Edward W. Said, 1999
Many a child has come home from school crying because someone has shamed him because he is different from most of his classmates. He may have a dark skin, while his classmates are white; or occasionally vice versa. He may talk differently from his classmates because his parents come from a country that speaks a different language. He may be exceptionally short or fat, and on and on. He may think or act differently from his classmates. His likes and dislikes may be different. He may be much sharper or duller.
Many people believe that the remedy for this is to teach the child who is being picked on to be proud of his race, religion, nationality etc. This is like trying to cure the flu with leprosy.

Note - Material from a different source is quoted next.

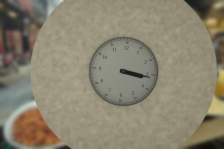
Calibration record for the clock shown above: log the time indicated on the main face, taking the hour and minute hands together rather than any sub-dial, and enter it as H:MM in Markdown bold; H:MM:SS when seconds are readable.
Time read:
**3:16**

Not only doesn't it work, but it is the root not only of individual problems, but of world problems. It has been responsible for murders , genocides and great misery.
Many nations routinely brain wash their children into believing that their nation, religion or cultural group is something to be proud of, despite the fact that there is little or no justification for that belief. If I am proud to be a member of the same tribe as Albert Einstein, shouldn't I be equally ashamed to be a member of the same tribe as the gangster Mickey Cohen? If I am proud of the things that have been accomplished in my country, shouldn't I be equally ashamed of the terrible things that have been done here? To my mind I have no right to be either proud or ashamed of things that I have had nothing to do with; in other words, most things that I have been exhorted to take pride in.

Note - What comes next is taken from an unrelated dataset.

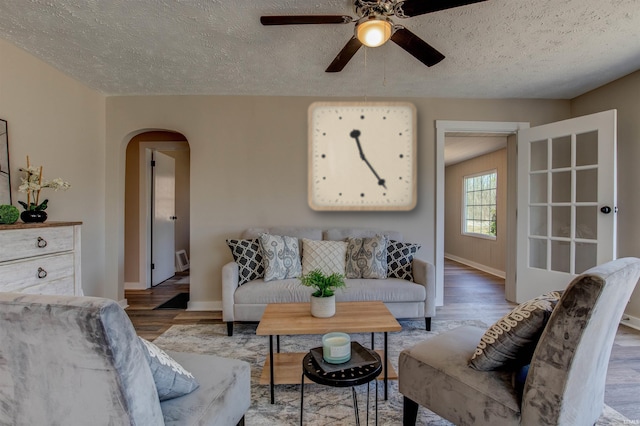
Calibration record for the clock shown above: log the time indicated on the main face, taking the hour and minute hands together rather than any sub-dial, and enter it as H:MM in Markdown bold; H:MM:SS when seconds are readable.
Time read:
**11:24**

In Northern Ireland people have been killing one another because some are Catholic and some are Protestant. That combination of ethnic, racial and religious pride, combined with greed has led to the massacre of over 10 million Jews, Gypsies, Poles and Russians; over a million American Indians, over a million Caribbean Indians, over a million Armenians. Hutus killed Tutsis and Tutsis killed Hutus, Croats killed Serbs and Serbs Killed Croats, and many other historical examples of attempted genocide.
Every time that someone is killed or injured, their relatives and children become committed to a bloody struggle to preserve themselves, which is often translated into preserving their own ethnicity and destroying someone else's. The end result is what is seen in Northern Ireland and the Balkans, where people are perpetually at war with each other.
Pride and shame are fundamental human emotions. When a person does something that he believes he should not have done, he is ashamed. When he does something good, he feels proud; and well he should. Pride is that lovely feeling that you have when you have accomplished something. Most people can be justly proud of their accomplishments which can range from a child being able to read, to adult craftsmanship, to having raised good and independent children. There is no shortage of things that a person can do that will give him a feeling of pride without resorting to pride in things that he had absolutely nothing to do with. In contrast, a person can feel ashamed, not because of something he did, but because of some accident of birth. He can also feel proud, not because of something he accomplished, but because of an accident of birth; something he had nothing to do with.
People who do good things should be justly proud of what they do. They are probably too busy doing things to be proud of things that they didn't do. In other words, a person is often proud of his race, religion or nationality because he has little else that he can be proud of. Voltaire said that "The infinitely little have a pride infinitely great."